> DIRECTIVE: Could you reproduce the lines below from the one with "ド・ダブリン出身。ダブリンのゲイ" through the one with "nőtt, ugyanakkor a"? Keep both ends and add nothing.

(Stored records)
[Start of Attachment]

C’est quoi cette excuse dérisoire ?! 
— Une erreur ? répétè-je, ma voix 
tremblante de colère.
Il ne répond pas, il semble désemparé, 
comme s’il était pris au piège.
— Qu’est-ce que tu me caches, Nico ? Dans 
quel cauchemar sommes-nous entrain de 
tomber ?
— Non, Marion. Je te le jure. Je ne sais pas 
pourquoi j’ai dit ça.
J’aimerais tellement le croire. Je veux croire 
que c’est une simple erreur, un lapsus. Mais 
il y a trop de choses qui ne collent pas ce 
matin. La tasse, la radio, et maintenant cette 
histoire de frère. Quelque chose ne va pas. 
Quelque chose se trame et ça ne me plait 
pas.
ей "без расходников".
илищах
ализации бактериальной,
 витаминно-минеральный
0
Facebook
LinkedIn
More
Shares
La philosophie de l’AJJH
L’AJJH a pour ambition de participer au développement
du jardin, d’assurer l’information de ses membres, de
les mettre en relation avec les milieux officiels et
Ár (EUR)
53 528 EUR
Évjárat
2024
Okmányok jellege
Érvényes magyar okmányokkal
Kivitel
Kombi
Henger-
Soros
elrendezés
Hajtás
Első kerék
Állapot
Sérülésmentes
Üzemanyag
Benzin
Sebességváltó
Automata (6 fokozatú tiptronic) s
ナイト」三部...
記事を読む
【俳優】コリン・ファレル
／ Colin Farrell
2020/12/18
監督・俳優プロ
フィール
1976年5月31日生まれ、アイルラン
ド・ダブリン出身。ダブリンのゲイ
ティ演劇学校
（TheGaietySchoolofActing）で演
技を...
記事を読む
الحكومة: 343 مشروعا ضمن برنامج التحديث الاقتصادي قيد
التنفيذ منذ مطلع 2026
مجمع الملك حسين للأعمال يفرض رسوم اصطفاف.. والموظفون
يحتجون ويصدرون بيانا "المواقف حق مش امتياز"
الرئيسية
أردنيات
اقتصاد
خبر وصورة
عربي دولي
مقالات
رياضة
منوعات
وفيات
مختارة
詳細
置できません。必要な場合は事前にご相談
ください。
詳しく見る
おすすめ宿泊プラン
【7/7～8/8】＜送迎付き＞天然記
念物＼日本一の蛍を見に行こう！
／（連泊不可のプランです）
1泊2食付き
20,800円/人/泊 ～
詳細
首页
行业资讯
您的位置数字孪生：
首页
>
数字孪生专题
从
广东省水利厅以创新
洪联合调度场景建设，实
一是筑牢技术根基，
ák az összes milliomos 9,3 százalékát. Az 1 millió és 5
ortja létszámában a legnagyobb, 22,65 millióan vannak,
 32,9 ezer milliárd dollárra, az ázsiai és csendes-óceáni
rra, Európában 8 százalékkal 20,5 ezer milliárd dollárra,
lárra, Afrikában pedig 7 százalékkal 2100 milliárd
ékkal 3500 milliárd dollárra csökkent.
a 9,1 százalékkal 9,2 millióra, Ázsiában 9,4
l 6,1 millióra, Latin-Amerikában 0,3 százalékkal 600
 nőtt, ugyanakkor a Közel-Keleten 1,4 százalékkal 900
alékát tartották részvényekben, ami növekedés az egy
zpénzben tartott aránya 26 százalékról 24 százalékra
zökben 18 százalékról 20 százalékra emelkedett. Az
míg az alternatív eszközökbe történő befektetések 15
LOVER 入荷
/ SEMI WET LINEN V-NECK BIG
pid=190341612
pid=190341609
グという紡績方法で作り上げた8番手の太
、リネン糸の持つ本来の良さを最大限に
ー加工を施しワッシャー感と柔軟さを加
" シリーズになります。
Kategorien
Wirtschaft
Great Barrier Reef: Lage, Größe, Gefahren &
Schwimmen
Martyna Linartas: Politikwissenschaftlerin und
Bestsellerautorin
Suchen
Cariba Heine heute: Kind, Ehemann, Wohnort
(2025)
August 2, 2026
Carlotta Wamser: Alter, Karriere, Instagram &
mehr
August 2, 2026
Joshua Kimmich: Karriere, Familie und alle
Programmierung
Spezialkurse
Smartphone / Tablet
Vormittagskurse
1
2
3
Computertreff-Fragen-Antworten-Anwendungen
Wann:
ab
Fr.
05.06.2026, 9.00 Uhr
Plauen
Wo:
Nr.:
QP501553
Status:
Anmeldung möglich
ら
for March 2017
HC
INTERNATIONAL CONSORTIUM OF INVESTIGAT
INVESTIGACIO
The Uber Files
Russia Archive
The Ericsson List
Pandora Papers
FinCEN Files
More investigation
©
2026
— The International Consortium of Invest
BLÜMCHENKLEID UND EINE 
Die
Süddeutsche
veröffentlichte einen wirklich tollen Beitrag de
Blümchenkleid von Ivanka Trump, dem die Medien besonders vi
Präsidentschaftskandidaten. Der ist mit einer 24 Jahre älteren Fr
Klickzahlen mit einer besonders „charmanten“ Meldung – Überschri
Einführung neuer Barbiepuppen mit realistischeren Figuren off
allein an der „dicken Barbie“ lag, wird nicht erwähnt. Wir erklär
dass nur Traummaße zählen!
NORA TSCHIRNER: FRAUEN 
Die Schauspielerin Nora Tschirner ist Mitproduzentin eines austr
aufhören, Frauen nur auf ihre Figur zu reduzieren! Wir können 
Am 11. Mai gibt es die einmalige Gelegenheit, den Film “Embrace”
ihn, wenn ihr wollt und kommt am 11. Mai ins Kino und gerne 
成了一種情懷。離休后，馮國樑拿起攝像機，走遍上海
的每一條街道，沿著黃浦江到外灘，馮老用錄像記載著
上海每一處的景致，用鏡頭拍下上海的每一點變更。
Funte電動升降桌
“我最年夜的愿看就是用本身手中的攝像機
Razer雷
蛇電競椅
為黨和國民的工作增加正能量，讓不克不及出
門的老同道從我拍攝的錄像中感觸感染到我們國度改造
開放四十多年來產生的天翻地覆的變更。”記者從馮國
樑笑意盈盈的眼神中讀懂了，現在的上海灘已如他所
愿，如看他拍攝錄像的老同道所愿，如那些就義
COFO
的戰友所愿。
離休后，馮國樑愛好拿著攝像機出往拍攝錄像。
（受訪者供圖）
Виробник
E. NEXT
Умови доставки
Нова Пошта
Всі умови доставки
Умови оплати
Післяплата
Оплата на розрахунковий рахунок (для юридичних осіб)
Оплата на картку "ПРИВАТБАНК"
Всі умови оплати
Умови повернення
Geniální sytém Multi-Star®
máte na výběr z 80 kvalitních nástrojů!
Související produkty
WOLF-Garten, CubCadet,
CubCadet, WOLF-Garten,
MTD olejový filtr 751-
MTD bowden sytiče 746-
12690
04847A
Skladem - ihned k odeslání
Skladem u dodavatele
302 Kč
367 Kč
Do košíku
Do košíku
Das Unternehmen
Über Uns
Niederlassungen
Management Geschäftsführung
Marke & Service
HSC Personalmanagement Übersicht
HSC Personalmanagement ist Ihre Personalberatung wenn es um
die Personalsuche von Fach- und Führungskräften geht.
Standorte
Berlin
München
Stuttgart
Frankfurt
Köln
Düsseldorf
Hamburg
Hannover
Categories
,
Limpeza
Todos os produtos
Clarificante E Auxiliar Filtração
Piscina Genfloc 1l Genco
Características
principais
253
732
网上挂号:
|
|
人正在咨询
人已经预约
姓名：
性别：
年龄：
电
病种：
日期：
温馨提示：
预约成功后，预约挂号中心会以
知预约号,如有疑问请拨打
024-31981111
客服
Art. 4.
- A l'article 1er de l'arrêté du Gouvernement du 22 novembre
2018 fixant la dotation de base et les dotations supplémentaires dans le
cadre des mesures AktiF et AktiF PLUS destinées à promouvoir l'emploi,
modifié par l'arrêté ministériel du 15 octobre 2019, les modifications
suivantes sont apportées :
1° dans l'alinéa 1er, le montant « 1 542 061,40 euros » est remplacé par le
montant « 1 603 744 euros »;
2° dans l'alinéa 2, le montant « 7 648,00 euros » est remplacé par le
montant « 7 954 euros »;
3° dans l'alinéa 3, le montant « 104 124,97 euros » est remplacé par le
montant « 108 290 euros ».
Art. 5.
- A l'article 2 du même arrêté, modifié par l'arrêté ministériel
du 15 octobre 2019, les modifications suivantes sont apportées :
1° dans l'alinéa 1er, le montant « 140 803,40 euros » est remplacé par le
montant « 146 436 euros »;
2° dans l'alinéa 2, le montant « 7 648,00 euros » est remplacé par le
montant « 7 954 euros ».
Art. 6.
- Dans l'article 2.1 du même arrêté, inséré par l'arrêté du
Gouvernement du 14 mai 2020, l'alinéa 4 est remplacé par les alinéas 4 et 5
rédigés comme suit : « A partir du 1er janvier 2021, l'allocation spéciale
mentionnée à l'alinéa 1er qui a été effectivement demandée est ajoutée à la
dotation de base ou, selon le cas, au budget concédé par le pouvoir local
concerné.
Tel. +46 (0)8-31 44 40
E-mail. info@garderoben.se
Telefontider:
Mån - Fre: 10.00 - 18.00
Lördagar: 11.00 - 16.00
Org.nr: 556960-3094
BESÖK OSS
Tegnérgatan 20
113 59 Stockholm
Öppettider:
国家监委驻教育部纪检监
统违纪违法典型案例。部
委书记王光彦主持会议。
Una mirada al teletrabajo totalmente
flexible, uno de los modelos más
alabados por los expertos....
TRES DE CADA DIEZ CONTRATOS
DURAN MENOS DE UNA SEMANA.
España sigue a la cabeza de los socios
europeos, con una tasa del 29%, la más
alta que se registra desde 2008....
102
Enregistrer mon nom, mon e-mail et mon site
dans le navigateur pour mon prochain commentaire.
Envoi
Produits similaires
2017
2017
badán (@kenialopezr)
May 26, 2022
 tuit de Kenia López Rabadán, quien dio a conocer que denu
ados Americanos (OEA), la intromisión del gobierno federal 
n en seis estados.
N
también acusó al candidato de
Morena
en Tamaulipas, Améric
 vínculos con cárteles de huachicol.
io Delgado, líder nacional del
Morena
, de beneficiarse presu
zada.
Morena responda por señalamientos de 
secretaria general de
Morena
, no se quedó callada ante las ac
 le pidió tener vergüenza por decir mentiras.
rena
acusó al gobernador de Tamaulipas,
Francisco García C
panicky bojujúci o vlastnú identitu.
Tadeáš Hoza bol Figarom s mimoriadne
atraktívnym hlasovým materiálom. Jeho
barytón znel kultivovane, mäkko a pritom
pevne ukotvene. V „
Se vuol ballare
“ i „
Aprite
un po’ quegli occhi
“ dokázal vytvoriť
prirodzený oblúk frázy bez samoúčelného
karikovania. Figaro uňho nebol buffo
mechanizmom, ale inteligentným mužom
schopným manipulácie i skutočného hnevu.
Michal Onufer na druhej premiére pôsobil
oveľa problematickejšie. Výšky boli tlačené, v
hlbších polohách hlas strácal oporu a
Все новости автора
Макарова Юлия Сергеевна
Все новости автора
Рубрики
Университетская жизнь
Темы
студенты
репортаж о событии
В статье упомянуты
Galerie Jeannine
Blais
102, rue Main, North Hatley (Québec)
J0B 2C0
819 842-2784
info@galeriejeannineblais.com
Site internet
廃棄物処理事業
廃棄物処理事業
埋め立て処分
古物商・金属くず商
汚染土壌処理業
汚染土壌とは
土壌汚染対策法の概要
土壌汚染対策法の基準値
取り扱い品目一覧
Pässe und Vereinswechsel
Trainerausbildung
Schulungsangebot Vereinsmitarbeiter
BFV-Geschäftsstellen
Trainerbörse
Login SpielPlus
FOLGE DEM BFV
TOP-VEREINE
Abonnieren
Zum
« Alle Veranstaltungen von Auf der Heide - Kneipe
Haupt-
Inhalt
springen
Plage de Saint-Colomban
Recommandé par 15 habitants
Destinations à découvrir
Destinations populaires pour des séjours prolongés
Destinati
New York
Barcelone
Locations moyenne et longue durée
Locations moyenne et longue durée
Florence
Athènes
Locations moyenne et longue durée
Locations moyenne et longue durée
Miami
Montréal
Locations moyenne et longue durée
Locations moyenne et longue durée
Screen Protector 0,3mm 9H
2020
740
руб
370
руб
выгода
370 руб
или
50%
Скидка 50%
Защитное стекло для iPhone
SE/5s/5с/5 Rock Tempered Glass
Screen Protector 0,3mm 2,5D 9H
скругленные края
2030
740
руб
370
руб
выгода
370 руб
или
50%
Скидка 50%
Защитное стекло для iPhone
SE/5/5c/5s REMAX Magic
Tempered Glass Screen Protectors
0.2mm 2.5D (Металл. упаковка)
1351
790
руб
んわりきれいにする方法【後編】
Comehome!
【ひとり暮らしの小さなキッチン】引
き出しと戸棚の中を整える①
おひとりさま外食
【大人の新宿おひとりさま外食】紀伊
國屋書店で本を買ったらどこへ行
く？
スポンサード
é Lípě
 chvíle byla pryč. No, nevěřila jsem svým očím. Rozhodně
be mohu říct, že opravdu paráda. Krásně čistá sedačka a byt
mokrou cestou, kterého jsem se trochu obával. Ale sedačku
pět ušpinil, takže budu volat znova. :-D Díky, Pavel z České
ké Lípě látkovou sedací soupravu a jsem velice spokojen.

[End of Attachment]

> REPLY:
ド・ダブリン出身。ダブリンのゲイ
ティ演劇学校
（TheGaietySchoolofActing）で演
技を...
記事を読む
الحكومة: 343 مشروعا ضمن برنامج التحديث الاقتصادي قيد
التنفيذ منذ مطلع 2026
مجمع الملك حسين للأعمال يفرض رسوم اصطفاف.. والموظفون
يحتجون ويصدرون بيانا "المواقف حق مش امتياز"
الرئيسية
أردنيات
اقتصاد
خبر وصورة
عربي دولي
مقالات
رياضة
منوعات
وفيات
مختارة
詳細
置できません。必要な場合は事前にご相談
ください。
詳しく見る
おすすめ宿泊プラン
【7/7～8/8】＜送迎付き＞天然記
念物＼日本一の蛍を見に行こう！
／（連泊不可のプランです）
1泊2食付き
20,800円/人/泊 ～
詳細
首页
行业资讯
您的位置数字孪生：
首页
>
数字孪生专题
从
广东省水利厅以创新
洪联合调度场景建设，实
一是筑牢技术根基，
ák az összes milliomos 9,3 százalékát. Az 1 millió és 5
ortja létszámában a legnagyobb, 22,65 millióan vannak,
 32,9 ezer milliárd dollárra, az ázsiai és csendes-óceáni
rra, Európában 8 százalékkal 20,5 ezer milliárd dollárra,
lárra, Afrikában pedig 7 százalékkal 2100 milliárd
ékkal 3500 milliárd dollárra csökkent.
a 9,1 százalékkal 9,2 millióra, Ázsiában 9,4
l 6,1 millióra, Latin-Amerikában 0,3 százalékkal 600
 nőtt, ugyanakkor a Közel-Keleten 1,4 százalékkal 900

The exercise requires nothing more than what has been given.